Saved entries
###

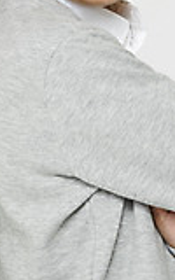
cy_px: 65
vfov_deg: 3.9
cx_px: -76
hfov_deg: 2.4
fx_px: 4090
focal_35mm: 536
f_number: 16
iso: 100
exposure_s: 1/125
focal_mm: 140
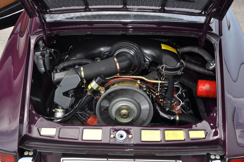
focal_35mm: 45
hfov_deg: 43.7
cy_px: 81
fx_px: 305
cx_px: 122
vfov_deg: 29.8
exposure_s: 1/200
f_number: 4
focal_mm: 30
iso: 220
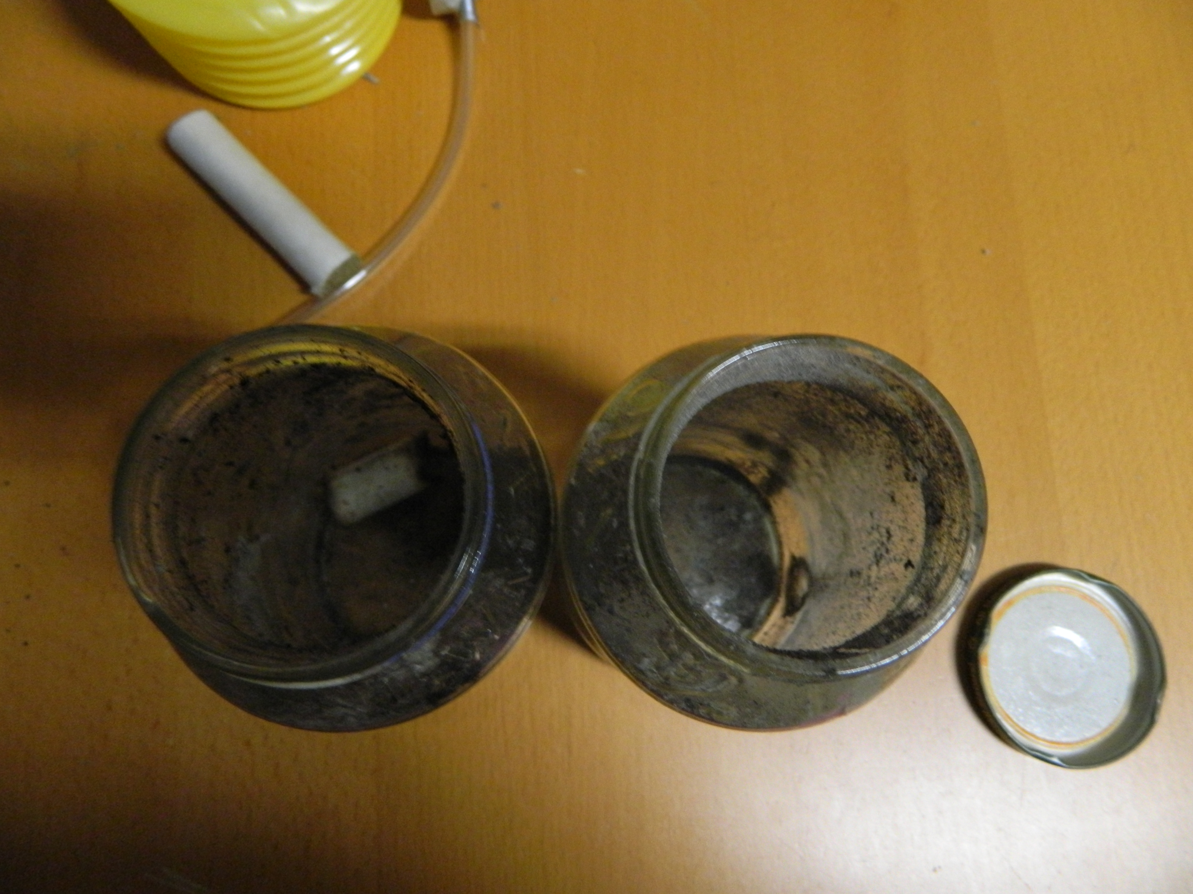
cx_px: 596
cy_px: 447
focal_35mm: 25
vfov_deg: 54.9
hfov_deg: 69.4
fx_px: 862
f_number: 3.1
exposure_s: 1/15
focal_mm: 4.5
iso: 400
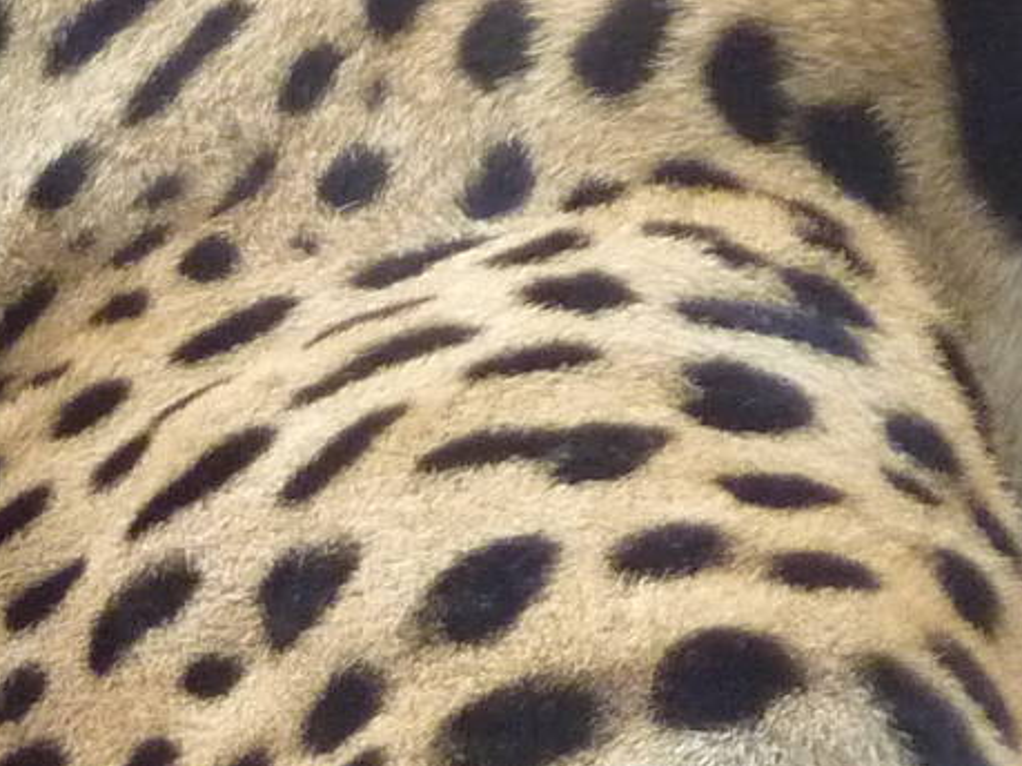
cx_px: -510
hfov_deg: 2.3
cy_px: 853
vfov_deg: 1.7
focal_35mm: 850
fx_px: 25089
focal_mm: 27.8
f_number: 4.5
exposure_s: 1/40
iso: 400
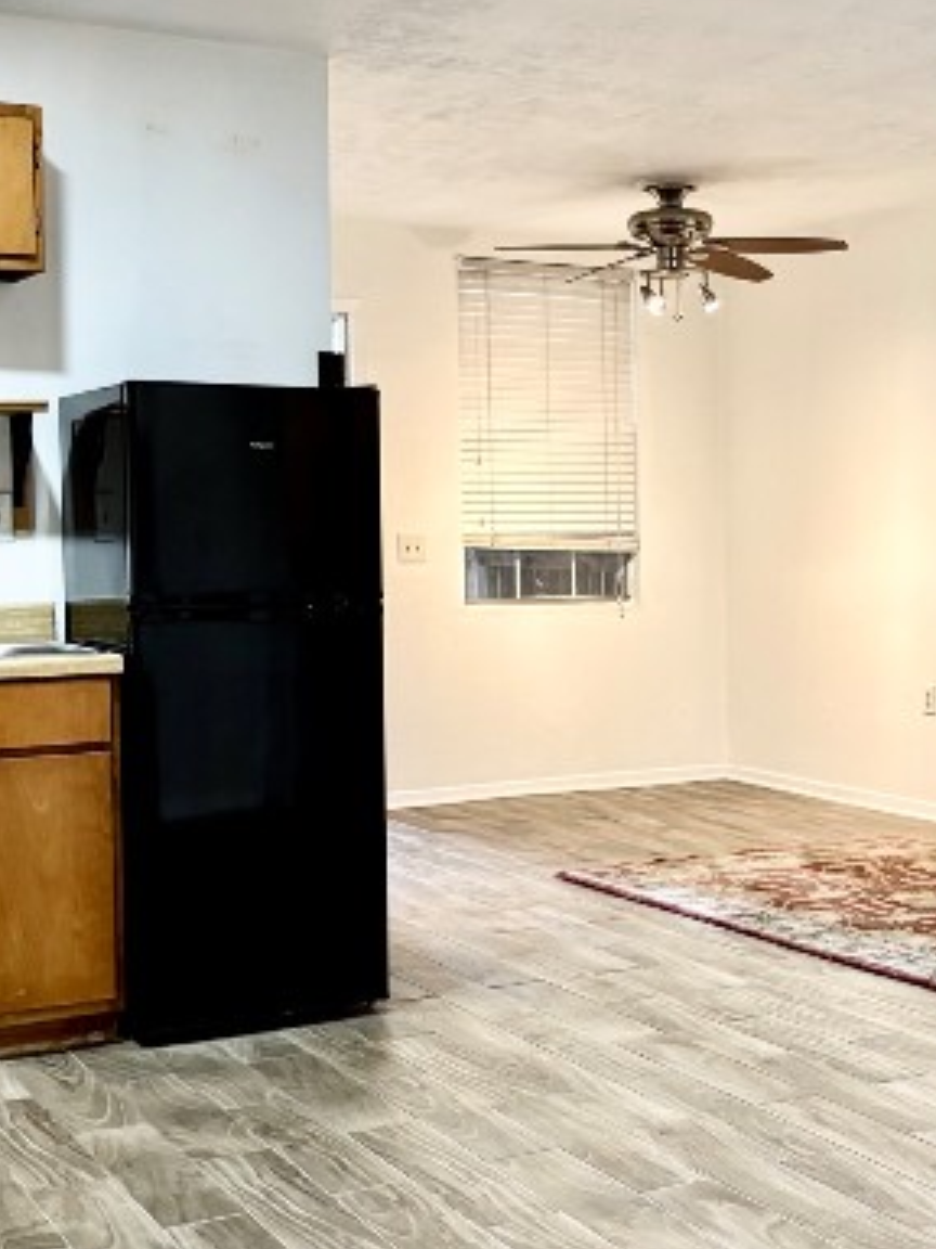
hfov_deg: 27.8
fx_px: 1875
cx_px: 666
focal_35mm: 52
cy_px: 624
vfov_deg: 36.8
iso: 125
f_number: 1.6
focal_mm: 5.96
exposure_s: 1/60
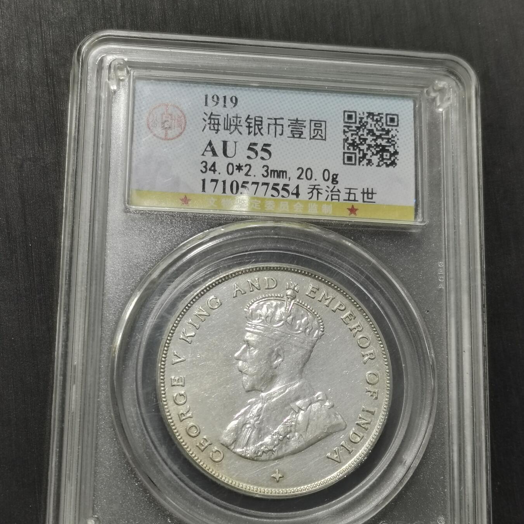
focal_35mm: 72
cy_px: 298
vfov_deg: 24.0
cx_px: 262
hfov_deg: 24.0
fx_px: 1233
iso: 80
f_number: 1.8
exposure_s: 1/100
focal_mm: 5.58
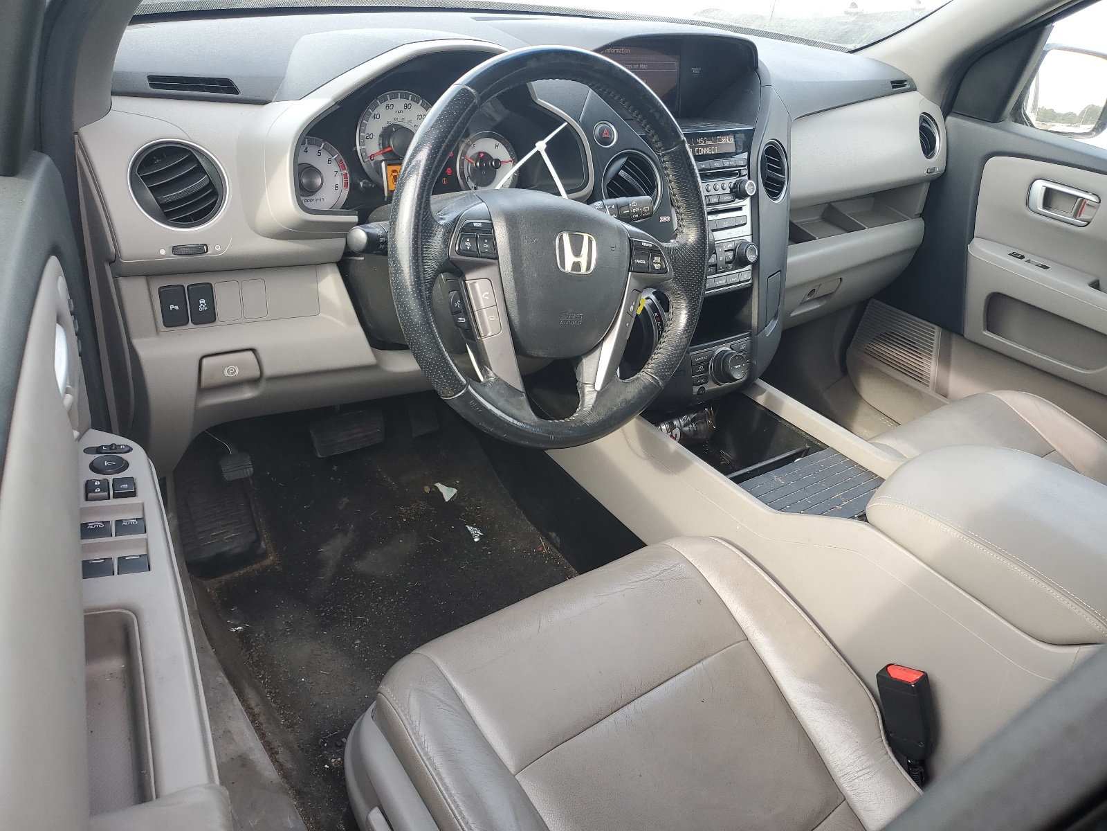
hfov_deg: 67.3
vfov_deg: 53.1
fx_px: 831
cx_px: 554
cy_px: 416
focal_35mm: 26
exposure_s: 1/125
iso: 50
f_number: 1.5
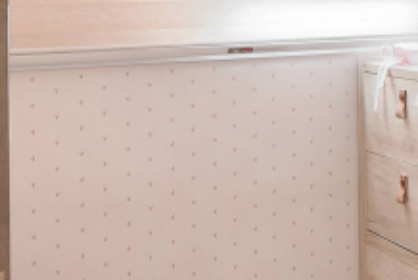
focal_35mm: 88
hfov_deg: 19.6
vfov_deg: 15.2
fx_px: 1023
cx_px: 654
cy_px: -31
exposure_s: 1/30
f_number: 13
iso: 200
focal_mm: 15
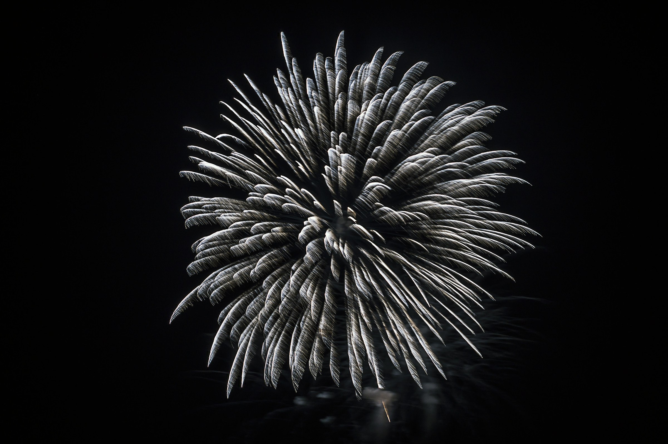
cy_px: 222
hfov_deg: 67.4
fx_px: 501
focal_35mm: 27
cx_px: 334
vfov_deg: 47.9
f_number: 11
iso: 100
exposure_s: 1.6
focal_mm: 18
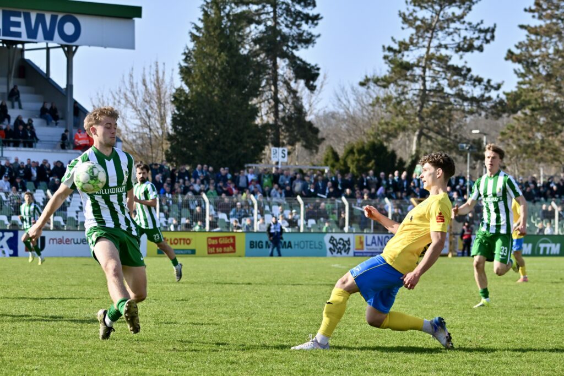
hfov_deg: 20.4
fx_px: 1567
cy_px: 188
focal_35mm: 100
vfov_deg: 13.7
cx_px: 282
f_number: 5.6
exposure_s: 1/1250
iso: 250
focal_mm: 100
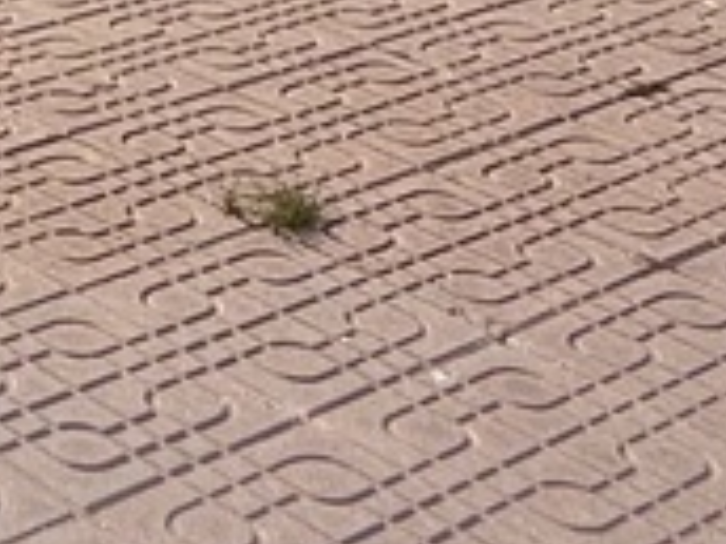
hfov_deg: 16.7
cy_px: -793
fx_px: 2181
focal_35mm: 104
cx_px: -443
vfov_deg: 11.5
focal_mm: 2.22
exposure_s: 1/3390
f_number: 2.2
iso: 50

###

Your reply should consist only of the lines from the one containing "hfov_deg: 16.7" through the last line of the records, each reproduced exactly.

hfov_deg: 16.7
cy_px: -793
fx_px: 2181
focal_35mm: 104
cx_px: -443
vfov_deg: 11.5
focal_mm: 2.22
exposure_s: 1/3390
f_number: 2.2
iso: 50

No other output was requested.